Mars Academy

Mariner 3

Mariner 3 was part of the Mariner series of flyby spacecraft. These vehicles were designed for planetary flyby imaging. The flyby mode means that the vehicle was not designed to attain an orbit around the planet it was photographing, needles to say that all the images obtained of Mars, Mercury, and Venus by this series of spacecraft were taken during the duration of the planetary flyby. Once the flyby was concluded and the images were sent back to mission control, the mission was over unless the vehicle was designed to make several flybys.

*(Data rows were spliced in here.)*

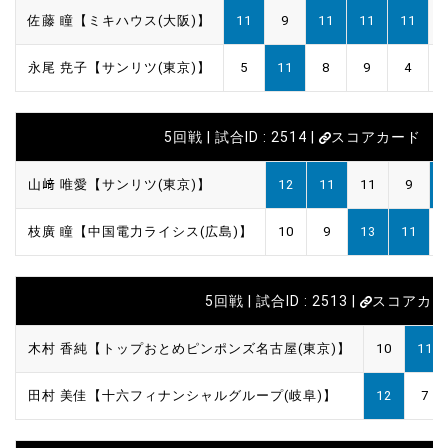
佐藤 瞳【ミキハウス(大阪)】
11
9
11
11
11
永尾 尭子【サンリツ(東京)】
5
11
8
9
4
5回戦 | 試合ID : 2514 |
スコアカード
山﨑 唯愛【サンリツ(東京)】
12
11
11
9
枝廣 瞳【中国電力ライシス(広島)】
10
9
13
11
5回戦 | 試合ID : 2513 |
スコアカー
木村 香純【トップおとめピンポンズ名古屋(東京)】
10
11
田村 美佳【十六フィナンシャルグループ(岐阜)】
12
7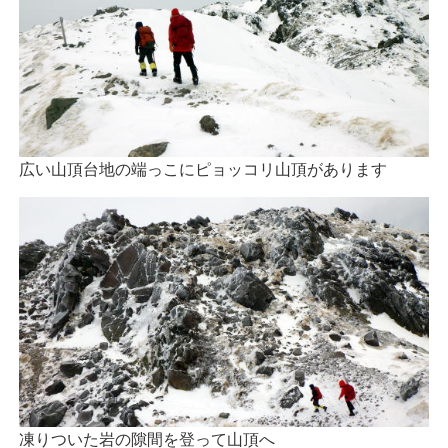
広い山頂台地の端っこにピョッコリ山頂があります
凍りついた岩の隙間を登って山頂へ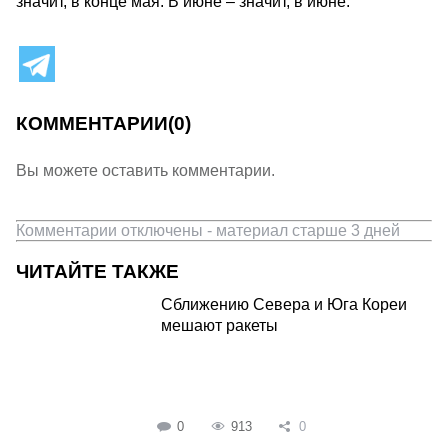
значит, в конце мая. В июне – значит, в июне.
КОММЕНТАРИИ
(0)
Вы можете оставить комментарии.
Комментарии отключены - материал старше 3 дней
ЧИТАЙТЕ ТАКЖЕ
Сближению Севера и Юга Кореи
мешают ракеты
0
913
0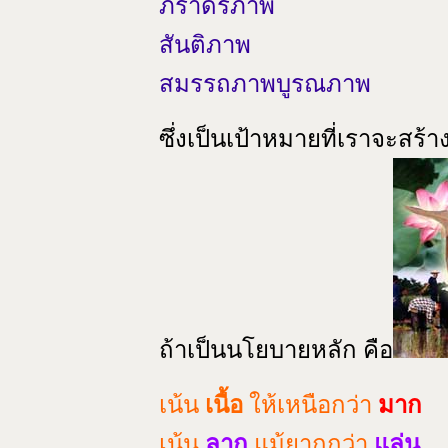
ภราดรภาพ
สันติภาพ
สมรรถภาพบูรณภาพ
ซึ่งเป็นเป้าหมายที่เราจะสร้า
ถ้าเป็นนโยบายหลัก คือ
เน้น
เนื้อ
ให้เหนือกว่า
มาก
เน้น
ลาก
แม้ยากกว่า
แล่น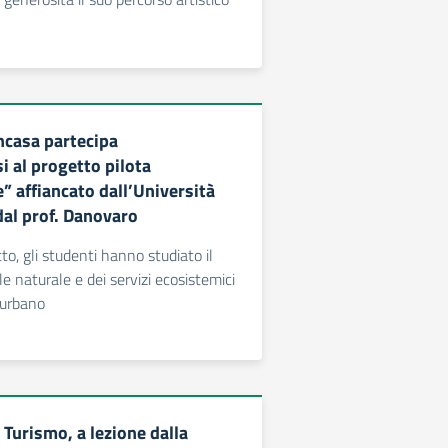
incasa partecipa
i al progetto pilota
” affiancato dall’Università
dal prof. Danovaro
to, gli studenti hanno studiato il
le naturale e dei servizi ecosistemici
 urbano
Turismo, a lezione dalla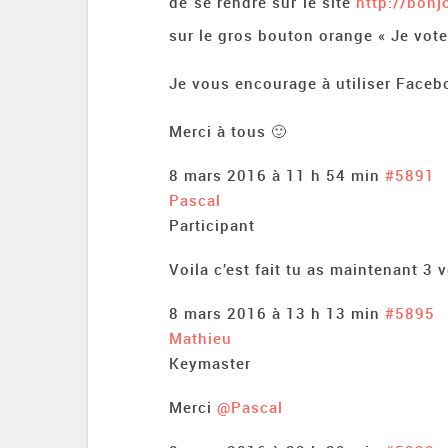
de se rendre sur le site
http://bon
sur le gros bouton orange « Je vote
Je vous encourage à utiliser Facebo
Merci à tous 🙂
8 mars 2016 à 11 h 54 min
#5891
Pascal
Participant
Voila c’est fait tu as maintenant 3 
8 mars 2016 à 13 h 13 min
#5895
Mathieu
Keymaster
Merci
@Pascal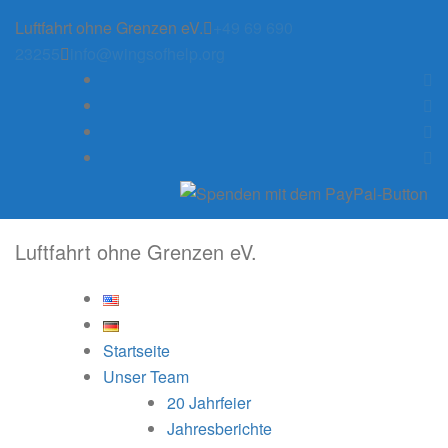
Skip
Luftfahrt ohne Grenzen eV.
+49 69 690
to
23255
info@wingsofhelp.org
content
Luftfahrt ohne Grenzen eV.
Startseite
Unser Team
20 Jahrfeier
Jahresberichte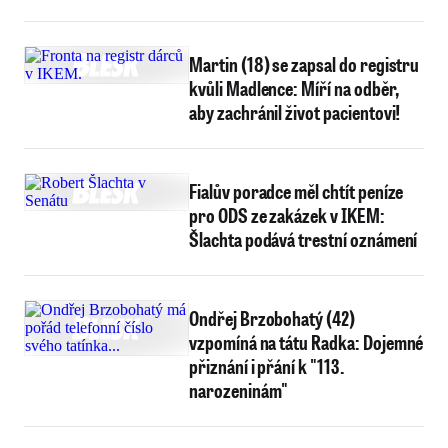
Martin (18) se zapsal do registru
kvůli Madlence: Míří na odběr,
aby zachránil život pacientovi!
Fialův poradce měl chtít peníze
pro ODS ze zakázek v IKEM:
Šlachta podává trestní oznámení
Ondřej Brzobohatý (42)
vzpomíná na tátu Radka: Dojemné
přiznání i přání k "113.
narozeninám"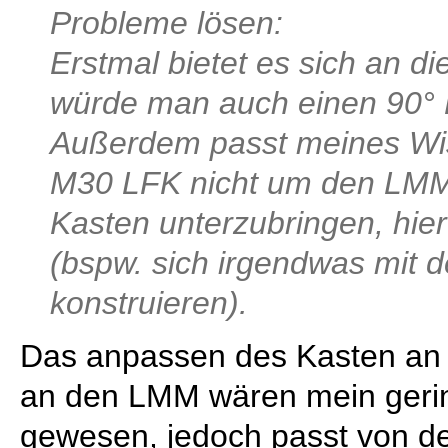
Probleme lösen:
Erstmal bietet es sich an 
würde man auch einen 90° 
Außerdem passt meines Wi
M30 LFK nicht um den LM
Kasten unterzubringen, hie
(bspw. sich irgendwas mit 
konstruieren).
Das anpassen des Kasten an 
an den LMM wären mein geri
gewesen, jedoch passt von d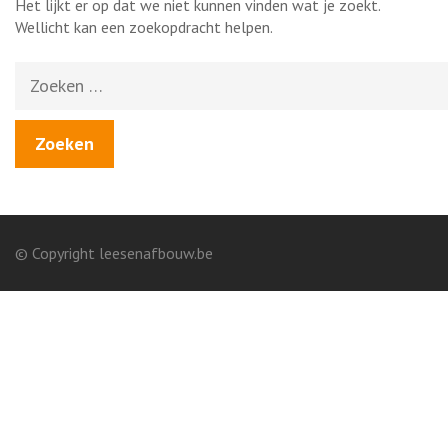
Het lijkt er op dat we niet kunnen vinden wat je zoekt.
Wellicht kan een zoekopdracht helpen.
Zoeken
naar:
© Copyright leesenafbouw.be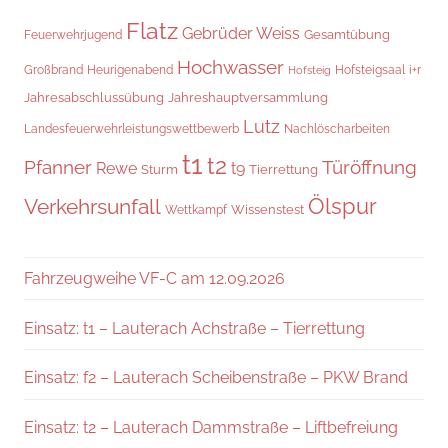
Flatz
Gebrüder Weiss
Gesamtübung
Feuerwehrjugend
Hochwasser
Hofsteigsaal
i+r
Großbrand
Heurigenabend
Hofsteig
Jahresabschlussübung
Jahreshauptversammlung
Lutz
Landesfeuerwehrleistungswettbewerb
Nachlöscharbeiten
t1
t2
Pfanner
Türöffnung
Rewe
t9
Sturm
Tierrettung
Verkehrsunfall
Ölspur
Wissenstest
Wettkampf
Fahrzeugweihe VF-C am 12.09.2026
Einsatz: t1 – Lauterach Achstraße – Tierrettung
Einsatz: f2 – Lauterach Scheibenstraße – PKW Brand
Einsatz: t2 – Lauterach Dammstraße – Liftbefreiung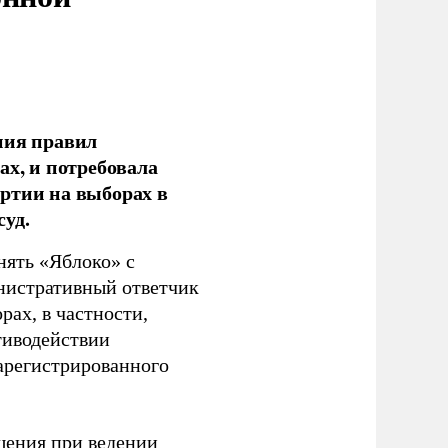
ния правил
ах, и потребовала
ртии на выборах в
уд.
нять «Яблоко» с
инистративный ответчик
ах, в частности,
тиводействии
зарегистрированного
шения при ведении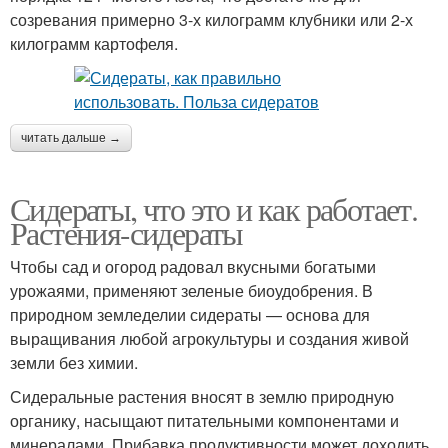
созревания примерно 3-х килограмм клубники или 2-х
килограмм картофеля.
читать дальше →
Сидераты, что это и как работает.
Растения-сидераты
Чтобы сад и огород радовал вкусными богатыми
урожаями, применяют зеленые биоудобрения. В
природном земледелии сидераты — основа для
выращивания любой агрокультуры и создания живой
земли без химии.
Сидеральные растения вносят в землю природную
органику, насыщают питательными компонентами и
минералами. Прибавка продуктивности может доходить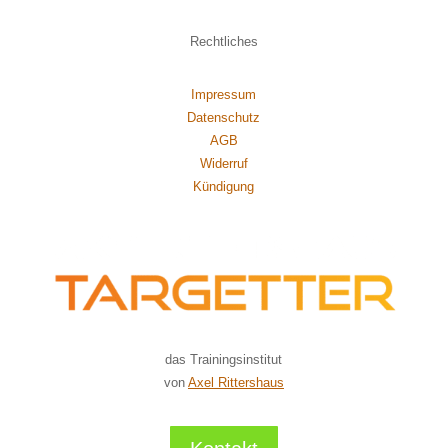
Rechtliches
Impressum
Datenschutz
AGB
Widerruf
Kündigung
das Trainingsinstitut
von
Axel Rittershaus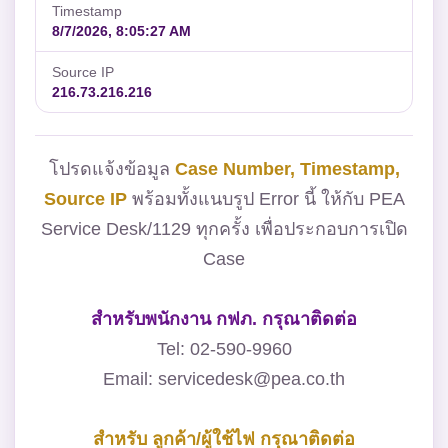
Timestamp
8/7/2026, 8:05:27 AM
Source IP
216.73.216.216
โปรดแจ้งข้อมูล
Case Number, Timestamp,
Source IP
พร้อมทั้งแนบรูป Error นี้ ให้กับ PEA
Service Desk/1129 ทุกครั้ง เพื่อประกอบการเปิด
Case
สำหรับพนักงาน กฟภ. กรุณาติดต่อ
Tel: 02-590-9960
Email: servicedesk@pea.co.th
สำหรับ ลูกค้า/ผู้ใช้ไฟ กรุณาติดต่อ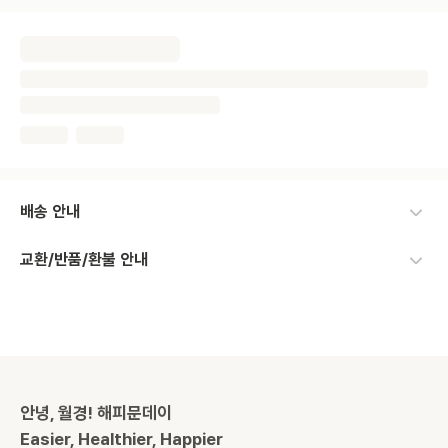
배송 안내
교환/반품/환불 안내
안녕, 월경! 해피문데이
Easier, Healthier, Happier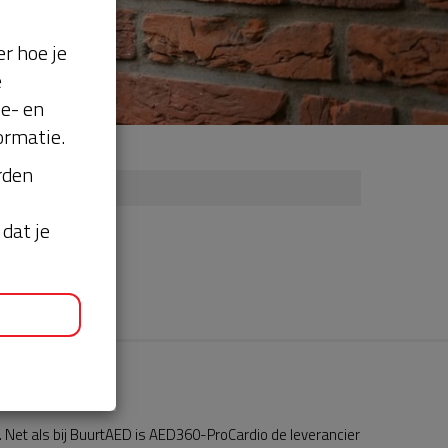
r hoe je
e
se- en
ormatie.
orden
dat je
Net als bij BuurtAED is AED360-ProCardio de leverancier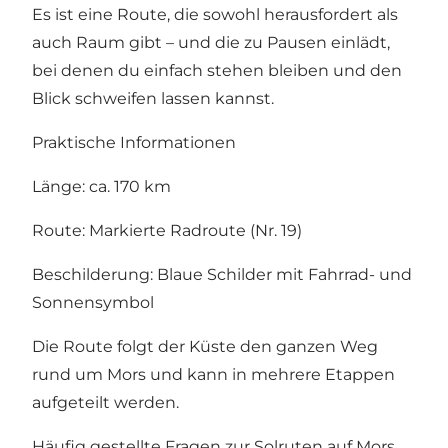
Es ist eine Route, die sowohl herausfordert als
auch Raum gibt – und die zu Pausen einlädt,
bei denen du einfach stehen bleiben und den
Blick schweifen lassen kannst.
Praktische Informationen
Länge: ca. 170 km
Route: Markierte Radroute (Nr. 19)
Beschilderung: Blaue Schilder mit Fahrrad- und
Sonnensymbol
Die Route folgt der Küste den ganzen Weg
rund um Mors und kann in mehrere Etappen
aufgeteilt werden.
Häufig gestellte Fragen zur Solruten auf Mors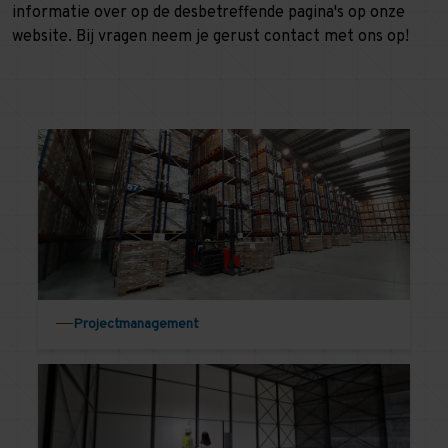
informatie over op de desbetreffende pagina's op onze
website. Bij vragen neem je gerust contact met ons op!
Projectmanagement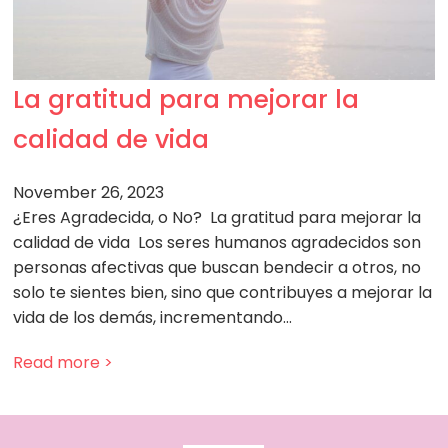
La gratitud para mejorar la
calidad de vida
November 26, 2023
¿Eres Agradecida, o No? La gratitud para mejorar la
calidad de vida Los seres humanos agradecidos son
personas afectivas que buscan bendecir a otros, no
solo te sientes bien, sino que contribuyes a mejorar la
vida de los demás, incrementando…
Read more >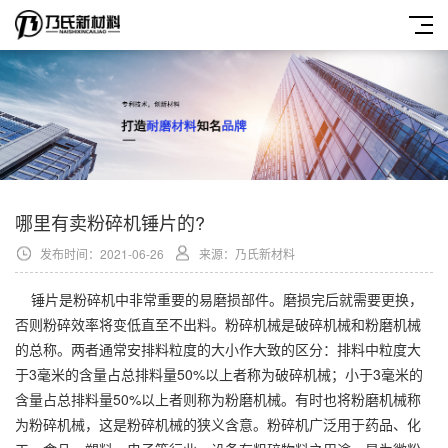
哪里有卖粉碎机锤片的?
发布时间：2021-06-26
来源：乃氏新材料
锤片是粉碎机中非常重要的易磨损部件。磨损完后就需要更换，
否则粉碎效率将变低直至不出料。粉碎机械是破碎机械和粉磨机械
的总称。两者通常安排料粒度的大小作大致的区分：排料中粒度大
于3毫米的含量占总排料量50%以上者称为破碎机械；小于3毫米的
含量占总排料量50%以上者则称为粉磨机械。有时也将粉磨机械称
为粉碎机械，这是粉碎机械的狭义含意。粉碎机广泛用于药品、化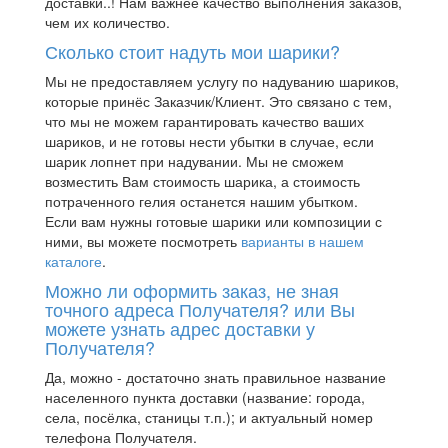
доставки..! Нам важнее качество выполнения заказов,
чем их количество.
Сколько стоит надуть мои шарики?
Мы не предоставляем услугу по надуванию шариков,
которые принёс Заказчик/Клиент. Это связано с тем,
что мы не можем гарантировать качество ваших
шариков, и не готовы нести убытки в случае, если
шарик лопнет при надувании. Мы не сможем
возместить Вам стоимость шарика, а стоимость
потраченного гелия останется нашим убытком.
Если вам нужны готовые шарики или композиции с
ними, вы можете посмотреть
варианты в нашем
каталоге
.
Можно ли оформить заказ, не зная
точного адреса Получателя? или Вы
можете узнать адрес доставки у
Получателя?
Да, можно - достаточно знать правильное название
населенного пункта доставки (название: города,
села, посёлка, станицы т.п.); и актуальный номер
телефона Получателя.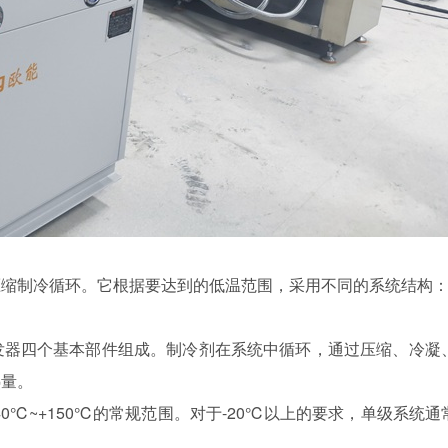
缩制冷循环。它根据要达到的低温范围，采用不同的系统结构
器四个基本部件组成。制冷剂在系统中循环，通过压缩、冷凝
热量。
℃~+150℃的常规范围。对于-20℃以上的要求，单级系统通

In the case of flyby missions of several targets or planets to photograph, the trajectory of the spacecraft is planned out in such a way that it will put the vehicle in a position where it can utilize the gravitational field of a planet as a slingshot to propel it towards another celestial body. This type of mission design in which the flyby vehicle is able to send images from different celestial bodies is the most economically efficient type of mission design, because once launched the flyby spacecraft can not be recuperated for another mission.

The importance of the Mariner series in the history of space exploration is given by the images they sent back to Earth from the planets of Venus, Mercury, and Mars. Inside this series of flyby probes, the Mariner 3 is important, because it was the first American attempt to obtain images of the red planet.

As a result of technical difficulties in this probe, communication between it and mission control was lost before it arrived at Mars. The Mariner 3, which was launched on May 11, 1964, never fulfilled its mission. Although the loss of this probe was a set back to the American exploration of Mars, the technical analisys of what went wrong with the mission aided the success of the future Mariner missions.